REQUIRED ACTION
Without the images, print every line of the material below exactly as given.

** INFORMATION SUPPLIED follows **

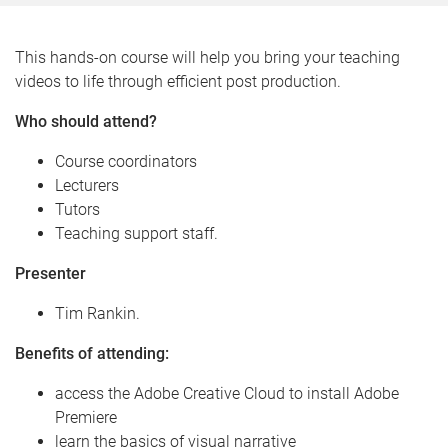
This hands-on course will help you bring your teaching
videos to life through efficient post production.
Who should attend?
Course coordinators
Lecturers
Tutors
Teaching support staff.
Presenter
Tim Rankin.
Benefits of attending:
access the Adobe Creative Cloud to install Adobe
Premiere
learn the basics of visual narrative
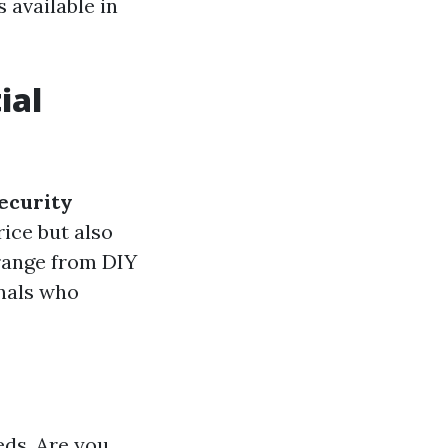
 available in
ial
security
rice but also
 range from DIY
onals who
eds. Are you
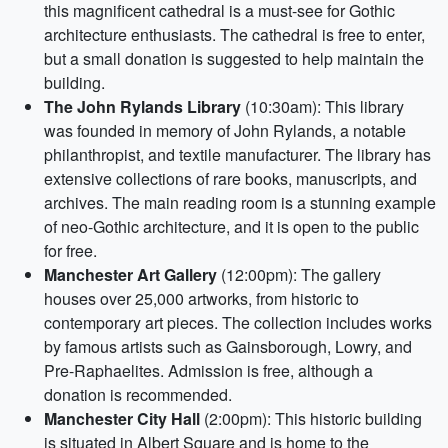
this magnificent cathedral is a must-see for Gothic
architecture enthusiasts. The cathedral is free to enter,
but a small donation is suggested to help maintain the
building.
The John Rylands Library
(10:30am): This library
was founded in memory of John Rylands, a notable
philanthropist, and textile manufacturer. The library has
extensive collections of rare books, manuscripts, and
archives. The main reading room is a stunning example
of neo-Gothic architecture, and it is open to the public
for free.
Manchester Art Gallery
(12:00pm): The gallery
houses over 25,000 artworks, from historic to
contemporary art pieces. The collection includes works
by famous artists such as Gainsborough, Lowry, and
Pre-Raphaelites. Admission is free, although a
donation is recommended.
Manchester City Hall
(2:00pm): This historic building
is situated in Albert Square and is home to the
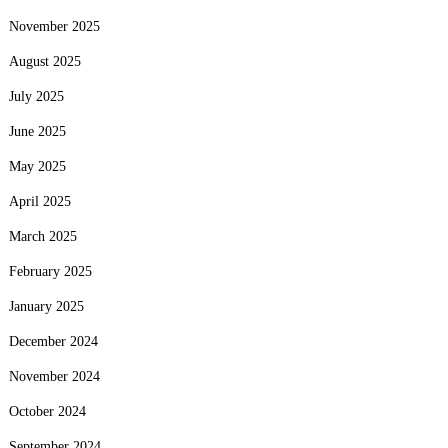
November 2025
August 2025
July 2025
June 2025
May 2025
April 2025
March 2025
February 2025
January 2025
December 2024
November 2024
October 2024
September 2024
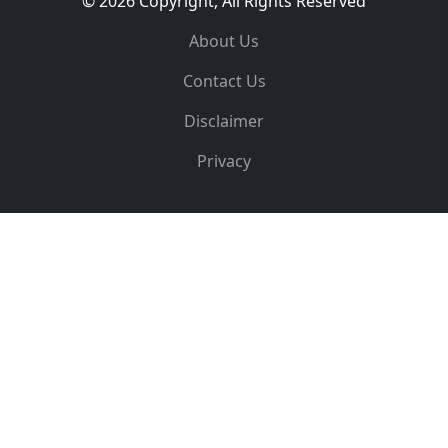
© 2026 Copyright, All Rights Reserved
About Us
Contact Us
Disclaimer
Privacy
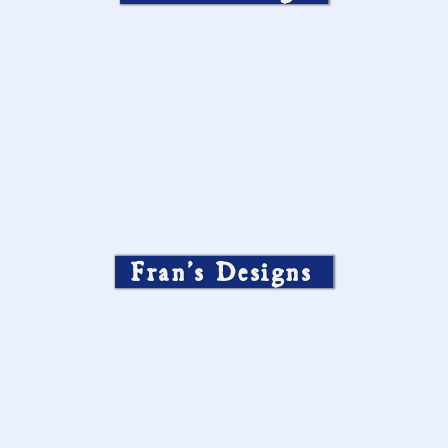
Fran’s Designs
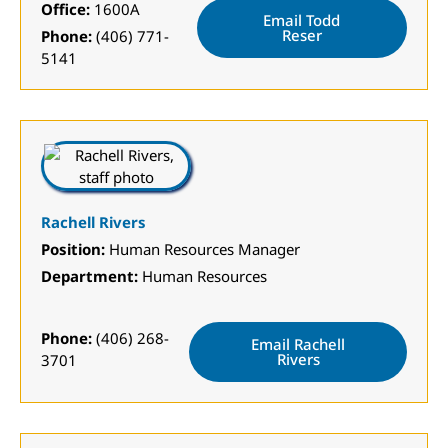
Office:
1600A
Email Todd
Reser
Phone:
(406) 771-
5141
Rachell Rivers
Position:
Human Resources Manager
Department:
Human Resources
Phone:
(406) 268-
Email Rachell
Rivers
3701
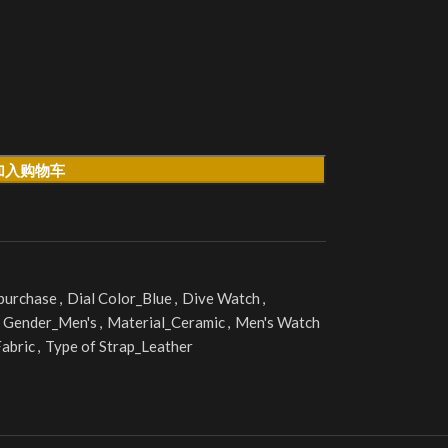
加入购物车
 purchase
,
Dial Color_Blue
,
Dive Watch
,
Gender_Men's
,
Material_Ceramic
,
Men's Watch
Fabric
,
Type of Strap_Leather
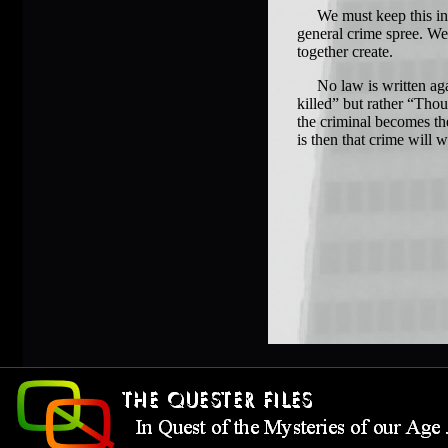
We must keep this in mi
general crime spree. We 
together create.
No law is written again
killed” but rather “Thou
the criminal becomes the
is then that crime will 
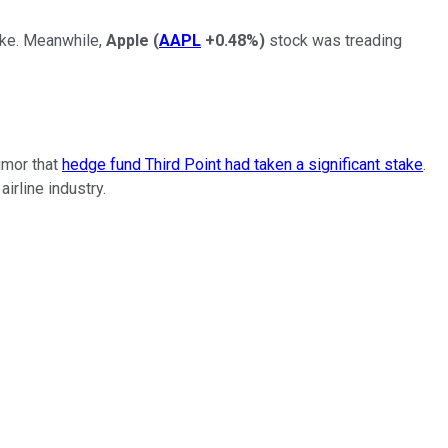
ake. Meanwhile,
Apple
(
AAPL
+0.48%
)
stock was treading
umor that
hedge fund Third Point had taken a significant stake
.
rline industry.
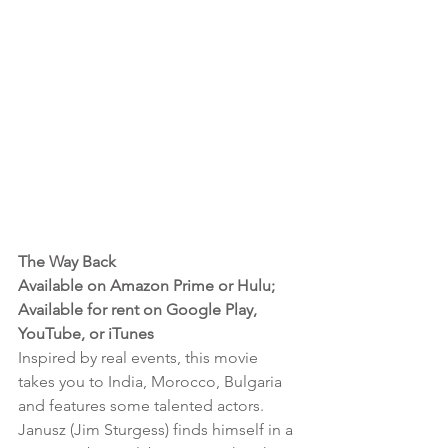
The Way Back 
Available on Amazon Prime or Hulu; 
Available for rent on Google Play, 
YouTube, or iTunes
Inspired by real events, this movie 
takes you to India, Morocco, Bulgaria 
and features some talented actors.  
Janusz (Jim Sturgess) finds himself in a 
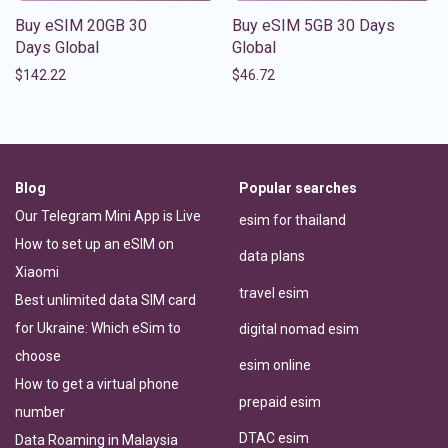
Buy eSIM 20GB 30
Buy eSIM 5GB 30 Days
Days Global
Global
$
142.22
$
46.72
Blog
Popular searches
Our Telegram Mini App is Live
esim for thailand
How to set up an eSIM on
data plans
Xiaomi
travel esim
Best unlimited data SIM card
for Ukraine: Which eSim to
digital nomad esim
choose
esim online
How to get a virtual phone
prepaid esim
number
DTAC esim
Data Roaming in Malaysia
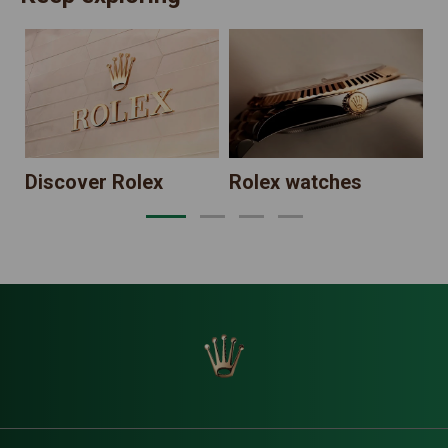
N
Discover Rolex
Rolex watches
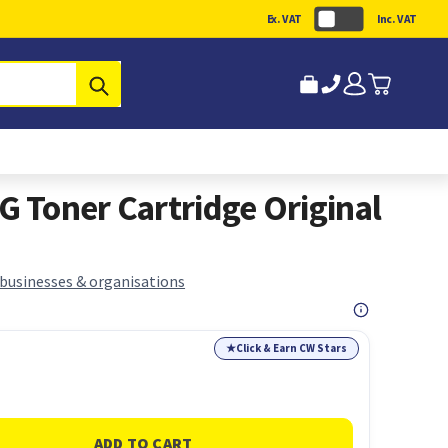
Ex. VAT
Inc. VAT
Submit
Toner Cartridge Original
 businesses & organisations
★
Click & Earn CW Stars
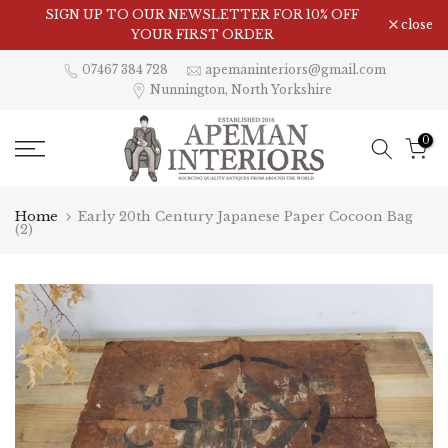
Skip
Visit Our Showroom in Nunnington, North Yorkshire
SIGN UP TO OUR NEWSLETTER FOR 10% OFF
close
to
YOUR FIRST ORDER
content
07467 384 728
apemaninteriors@gmail.com
Nunnington, North Yorkshire
0
Home
Early 20th Century Japanese Paper Cocoon Bag
(2)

** End of INFORMATION SUPPLIED **

ANSWER AREA
This hands-on course will help you bring your teaching
videos to life through efficient post production.
Who should attend?
Course coordinators
Lecturers
Tutors
Teaching support staff.
Presenter
Tim Rankin.
Benefits of attending:
access the Adobe Creative Cloud to install Adobe
Premiere
learn the basics of visual narrative
 available in
ial
security
rice but also
 range from DIY
onals who
eds. Are you
this magnificent cathedral is a must-see for Gothic
architecture enthusiasts. The cathedral is free to enter,
but a small donation is suggested to help maintain the
building.
The John Rylands Library
(10:30am): This library
was founded in memory of John Rylands, a notable
philanthropist, and textile manufacturer. The library has
extensive collections of rare books, manuscripts, and
archives. The main reading room is a stunning example
of neo-Gothic architecture, and it is open to the public
for free.
Manchester Art Gallery
(12:00pm): The gallery
houses over 25,000 artworks, from historic to
contemporary art pieces. The collection includes works
by famous artists such as Gainsborough, Lowry, and
Pre-Raphaelites. Admission is free, although a
donation is recommended.
Manchester City Hall
(2:00pm): This historic building
is situated in Albert Square and is home to the
November 2025
August 2025
July 2025
June 2025
May 2025
April 2025
March 2025
February 2025
January 2025
December 2024
November 2024
October 2024
September 2024
© 2026 Copyright, All Rights Reserved
About Us
Contact Us
Disclaimer
Privacy
Fran’s Designs
Office:
1600A
Email Todd
Reser
Phone:
(406) 771-
5141
Rachell Rivers
Position:
Human Resources Manager
Department:
Human Resources
Phone:
(406) 268-
Email Rachell
Rivers
3701
加入购物车
 purchase
,
Dial Color_Blue
,
Dive Watch
,
Gender_Men's
,
Material_Ceramic
,
Men's Watch
Fabric
,
Type of Strap_Leather
We must keep this in mi
general crime spree. We 
together create.
No law is written again
killed” but rather “Thou
the criminal becomes the
is then that crime will 
ake. Meanwhile,
Apple
(
AAPL
+0.48%
)
stock was treading
umor that
hedge fund Third Point had taken a significant stake
.
rline industry.
The Way Back 
Available on Amazon Prime or Hulu; 
Available for rent on Google Play, 
YouTube, or iTunes
Inspired by real events, this movie 
takes you to India, Morocco, Bulgaria 
and features some talented actors.  
Janusz (Jim Sturgess) finds himself in a 
Buy eSIM 20GB 30
Buy eSIM 5GB 30 Days
Days Global
Global
$
142.22
$
46.72
Blog
Popular searches
Our Telegram Mini App is Live
esim for thailand
How to set up an eSIM on
data plans
Xiaomi
travel esim
Best unlimited data SIM card
for Ukraine: Which eSim to
digital nomad esim
choose
esim online
How to get a virtual phone
prepaid esim
number
DTAC esim
Data Roaming in Malaysia
N
Discover Rolex
Rolex watches
Ex. VAT
Inc. VAT
Submit
Toner Cartridge Original
 businesses & organisations
★
Click & Earn CW Stars
Skip
Visit Our Showroom in Nunnington, North Yorkshire
SIGN UP TO OUR NEWSLETTER FOR 10% OFF
close
to
YOUR FIRST ORDER
content
07467 384 728
apemaninteriors@gmail.com
Nunnington, North Yorkshire
0
Home
Early 20th Century Japanese Paper Cocoon Bag
(2)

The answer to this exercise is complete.